Cline sibling Julie Harmon makes another wild connection, saying Quiverfull, at the time of the siblings' conception, focused on producing more members of the white race. "They were in fear that other races were infiltrating and the white race would eventually disappear," she says. Then we hear from Ballard, who points out that most of the biological Cline kids have blond hair and blue eyes. "It's almost like we're this perfect Aryan clan," she says. Again, there's nothing super concrete here to link Cline to Quiverfull.
The film also shows Ballard explaining how she learned about the Quiverfull movement. She says the Indiana Attorney General's Office sent her emails, she looked up the people who replied and everyone copied on the emails, and through that, she found that "one of the people with the state" had a "Quiverfull" email address. As this doesn't really relate to Cline, I'm pretty confused (and I assume others will be, too) as to why the doc includes these details prominently at all.
The siblings acknowledge that without hearing the truth from Cline, they only have theories. "I don't think we'll ever know why he was doing it," Ballard says.
Sibling Jason Hyatt also speculated about Cline's motive: "Is it to further his career? … Is this some sort of sexual thing? I don't know," he says in the film. "I feel like he's hiding something more sinister."
So was it sexual? It's implied in the doc that Cline collected his own sperm just before he inseminated patients. Jody Madeira, a law professor at Indiana University, notes in the film that "in order for him to produce this sperm sample, he had to masturbate in very close proximity to the office where a patient was waiting." In a voiceover near the end, "Donald" says, "Was there a sexual connotation to it?
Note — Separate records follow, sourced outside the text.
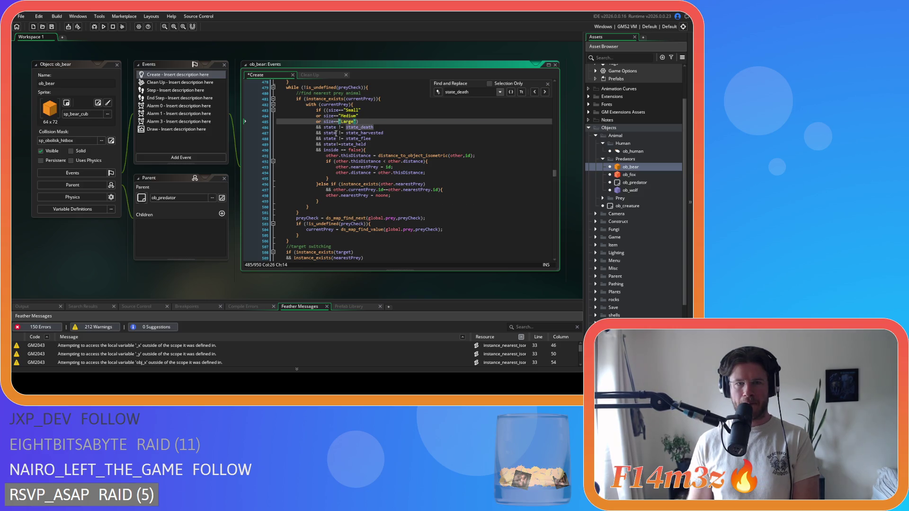
left_click(337, 127)
- Compact the state_death, state_harvested and state_flee != checks and inside==false on lines 486–490
key("Delete")
key("Right")
key("Right")
key("Delete")
left_click(338, 133)
key("Delete")
key("Right")
key("Right")
key("Delete")
left_click(339, 138)
key("Delete")
key("Right")
key("Right")
key("Delete")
Absolutely not." It's unclear if Cline is actually the one speaking in the recording. (An actor for Cline is used in other parts of the film to re-create scenes).
How did Cline covertly use his own semen so many times?
Sibling Matt White suggests in the film that someone must have known that Cline was inseminating women with his own sperm. "To get away with it for decades and no one knew anything. No one in the office? Come on," he says. Robert Colver, Cline's former partner at work, and Jan Shore, his former nurse, deny having any knowledge of Cline's actions. Shore worked with Cline for 13 years.